- Dataset records -
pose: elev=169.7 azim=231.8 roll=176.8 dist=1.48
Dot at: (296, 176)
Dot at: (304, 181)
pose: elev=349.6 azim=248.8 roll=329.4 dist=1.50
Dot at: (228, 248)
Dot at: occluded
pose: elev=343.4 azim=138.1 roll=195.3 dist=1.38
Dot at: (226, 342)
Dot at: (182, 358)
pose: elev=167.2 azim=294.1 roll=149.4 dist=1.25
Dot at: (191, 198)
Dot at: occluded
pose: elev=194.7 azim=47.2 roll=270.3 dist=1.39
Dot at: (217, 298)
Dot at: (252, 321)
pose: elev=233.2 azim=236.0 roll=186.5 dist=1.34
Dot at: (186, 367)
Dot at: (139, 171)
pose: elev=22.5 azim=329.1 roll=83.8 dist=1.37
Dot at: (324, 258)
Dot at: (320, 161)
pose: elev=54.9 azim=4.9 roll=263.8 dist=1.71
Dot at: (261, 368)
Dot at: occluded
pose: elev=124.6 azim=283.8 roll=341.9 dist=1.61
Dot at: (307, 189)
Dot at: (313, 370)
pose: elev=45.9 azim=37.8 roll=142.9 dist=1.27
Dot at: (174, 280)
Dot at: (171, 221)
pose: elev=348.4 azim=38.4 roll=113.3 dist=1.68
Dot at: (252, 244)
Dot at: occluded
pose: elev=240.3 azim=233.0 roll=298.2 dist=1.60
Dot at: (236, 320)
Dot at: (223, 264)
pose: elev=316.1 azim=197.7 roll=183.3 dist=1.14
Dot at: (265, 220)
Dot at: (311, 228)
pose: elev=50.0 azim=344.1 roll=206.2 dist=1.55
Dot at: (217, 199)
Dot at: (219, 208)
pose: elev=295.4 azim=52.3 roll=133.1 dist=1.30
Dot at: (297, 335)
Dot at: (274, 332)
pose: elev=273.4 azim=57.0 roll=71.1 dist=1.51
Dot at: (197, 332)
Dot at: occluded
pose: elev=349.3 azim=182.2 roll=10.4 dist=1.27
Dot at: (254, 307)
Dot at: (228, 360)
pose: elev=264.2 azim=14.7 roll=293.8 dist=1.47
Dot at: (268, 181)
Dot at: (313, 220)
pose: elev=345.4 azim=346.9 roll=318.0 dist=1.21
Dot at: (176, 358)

- Written instruction -
Return every item above word for word, with no changes.

- Solution to this problem -
pose: elev=169.7 azim=231.8 roll=176.8 dist=1.48
Dot at: (296, 176)
Dot at: (304, 181)
pose: elev=349.6 azim=248.8 roll=329.4 dist=1.50
Dot at: (228, 248)
Dot at: occluded
pose: elev=343.4 azim=138.1 roll=195.3 dist=1.38
Dot at: (226, 342)
Dot at: (182, 358)
pose: elev=167.2 azim=294.1 roll=149.4 dist=1.25
Dot at: (191, 198)
Dot at: occluded
pose: elev=194.7 azim=47.2 roll=270.3 dist=1.39
Dot at: (217, 298)
Dot at: (252, 321)
pose: elev=233.2 azim=236.0 roll=186.5 dist=1.34
Dot at: (186, 367)
Dot at: (139, 171)
pose: elev=22.5 azim=329.1 roll=83.8 dist=1.37
Dot at: (324, 258)
Dot at: (320, 161)
pose: elev=54.9 azim=4.9 roll=263.8 dist=1.71
Dot at: (261, 368)
Dot at: occluded
pose: elev=124.6 azim=283.8 roll=341.9 dist=1.61
Dot at: (307, 189)
Dot at: (313, 370)
pose: elev=45.9 azim=37.8 roll=142.9 dist=1.27
Dot at: (174, 280)
Dot at: (171, 221)
pose: elev=348.4 azim=38.4 roll=113.3 dist=1.68
Dot at: (252, 244)
Dot at: occluded
pose: elev=240.3 azim=233.0 roll=298.2 dist=1.60
Dot at: (236, 320)
Dot at: (223, 264)
pose: elev=316.1 azim=197.7 roll=183.3 dist=1.14
Dot at: (265, 220)
Dot at: (311, 228)
pose: elev=50.0 azim=344.1 roll=206.2 dist=1.55
Dot at: (217, 199)
Dot at: (219, 208)
pose: elev=295.4 azim=52.3 roll=133.1 dist=1.30
Dot at: (297, 335)
Dot at: (274, 332)
pose: elev=273.4 azim=57.0 roll=71.1 dist=1.51
Dot at: (197, 332)
Dot at: occluded
pose: elev=349.3 azim=182.2 roll=10.4 dist=1.27
Dot at: (254, 307)
Dot at: (228, 360)
pose: elev=264.2 azim=14.7 roll=293.8 dist=1.47
Dot at: (268, 181)
Dot at: (313, 220)
pose: elev=345.4 azim=346.9 roll=318.0 dist=1.21
Dot at: (176, 358)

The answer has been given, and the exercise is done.